(VORLIEGENDER TEXT):
·····

Freitag, 1. Mai 2015

Pastoralpläne mit offenen Fragen

Die Volkskirche ist längst zu den Akten gelegt. Wie kann der christliche Glaube in Zukunft in den Menschen verankert und in unserer säkularen Welt verbreitet werden? Eine Antwort sollen Pastoralpläne geben, die zur Zeit in allen Pfarreien im Bistum Münster erarbeitet werden sollen.

Exemplarisch dafür berichtet die Münsteraner Kirchenzeitung "Kirche + Leben" über die Arbeit in einer Pfarrei in Stadtlohn, die auch offene Fragen formuliert: "Wie geben wir Fernstehenden das Gefühl, dass auch sie dazugehören, willkommen sind" -"Wir wollen (als Kerngemeinde) alle einladen, aber haben wir auch für alle etwas, wohin wir sie einladen können?"

Für mich ist es entscheidend, ob es gelingt, hier die richtigen Antworten zu geben. Einladend wird die Kerngemeinde erst sein, wenn die Nachfolge Christi und seiner katholischen Kirche im Zentrum stehen. Wenn die persönliche Begegnung im Wort und beim "Brot brechen", der heiligen Eucharistie für alle lebendig wird. Eine anbetende Gemeinde wird ihre Strahlkraft ausüben.

·····

(AUFGABEN):
A. Welche Kirchenzeitung berichtet laut dem Text über die Pastoralpläne über die Arbeit in einer Pfarrei in Stadtlohn?
B. Fasse den Text über die Pastoralpläne in zwei Sätzen zusammen.
C. Setze den Text über die Pastoralpläne nach seinem letzten Satz fort.
Das Material wird zur Bearbeitung nicht benötigt.

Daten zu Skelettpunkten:
·····

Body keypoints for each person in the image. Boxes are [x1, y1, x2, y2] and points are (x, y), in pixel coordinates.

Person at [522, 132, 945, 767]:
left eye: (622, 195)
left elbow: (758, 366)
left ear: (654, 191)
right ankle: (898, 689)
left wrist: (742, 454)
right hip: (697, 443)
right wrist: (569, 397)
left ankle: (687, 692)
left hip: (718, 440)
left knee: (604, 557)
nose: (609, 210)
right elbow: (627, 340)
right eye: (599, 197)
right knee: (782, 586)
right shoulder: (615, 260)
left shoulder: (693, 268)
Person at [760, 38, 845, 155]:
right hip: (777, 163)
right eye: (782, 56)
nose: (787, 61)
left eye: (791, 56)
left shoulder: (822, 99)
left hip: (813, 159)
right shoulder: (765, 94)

·····

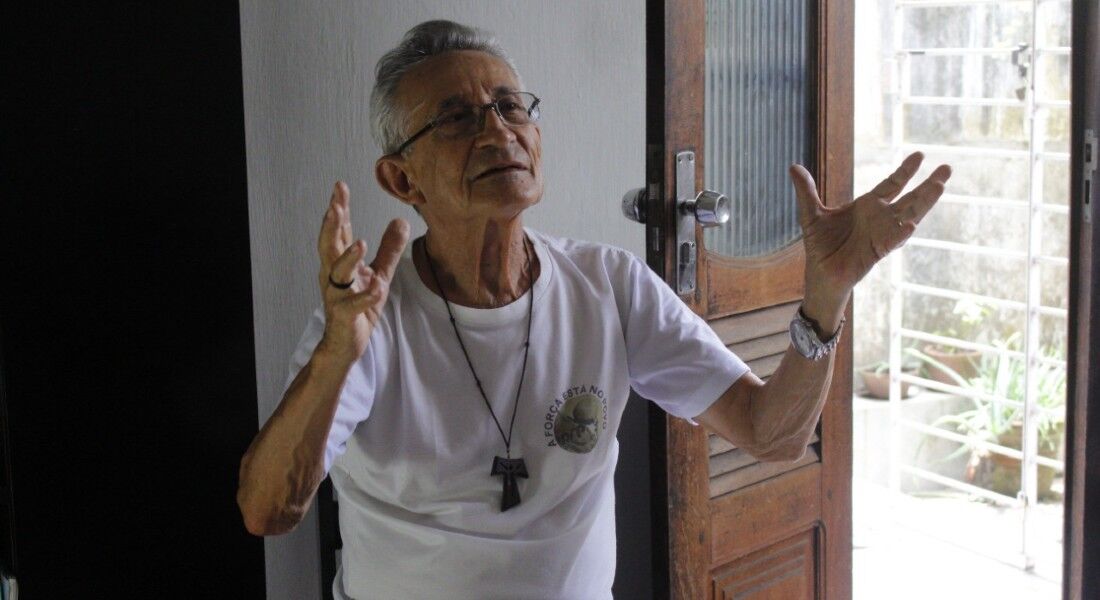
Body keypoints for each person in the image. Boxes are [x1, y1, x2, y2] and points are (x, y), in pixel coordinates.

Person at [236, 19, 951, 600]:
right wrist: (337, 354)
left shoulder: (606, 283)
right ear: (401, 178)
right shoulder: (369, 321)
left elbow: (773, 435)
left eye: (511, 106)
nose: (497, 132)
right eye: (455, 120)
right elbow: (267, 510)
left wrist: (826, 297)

·····

(LÖSUNGEN):
A. Die Münsteraner Kirchenzeitung „Kirche + Leben“.

B. In allen Pfarreien im Bistum Münster sollen zurzeit Pastoralpläne erarbeitet werden, die zeigen sollen, wie der christliche Glaube in einer säkularen Welt verankert und verbreitet werden kann. Die Kirchenzeitung „Kirche + Leben“ berichtet dazu über eine Pfarrei in Stadtlohn mit offenen Fragen, und laut dem Text wird die Kerngemeinde erst einladend, wenn die Nachfolge Christi und seiner katholischen Kirche im Zentrum steht und die Begegnung im Wort und in der Eucharistie lebendig wird.

C.
Wir werden uns auf das wesentliche konzentrieren müssen, alte Strukturen werden nicht mehr wie bisher weiter bestehen können. Auch wenn unsere Gemeinde nur noch ein kleines Häuflein bleibt;  wenn wir uns im heiligen Geist sammeln und senden lassen, werden wir zu einem Leuchtturm des Evangeliums und der Barmherzigkeit Gottes werden.

Doch der Weg ist noch weit dahin. Voraussetzung ist ein gutes Fundament im Glauben, gegründet in der Lehre der Kirche, wie sie in der heiligen Schrift und in den Katechismen verkündet wird. Eine Kirche kann nur bestehen, wenn ihre Glieder den überlieferten Glauben auch angenommen haben und weitertragen.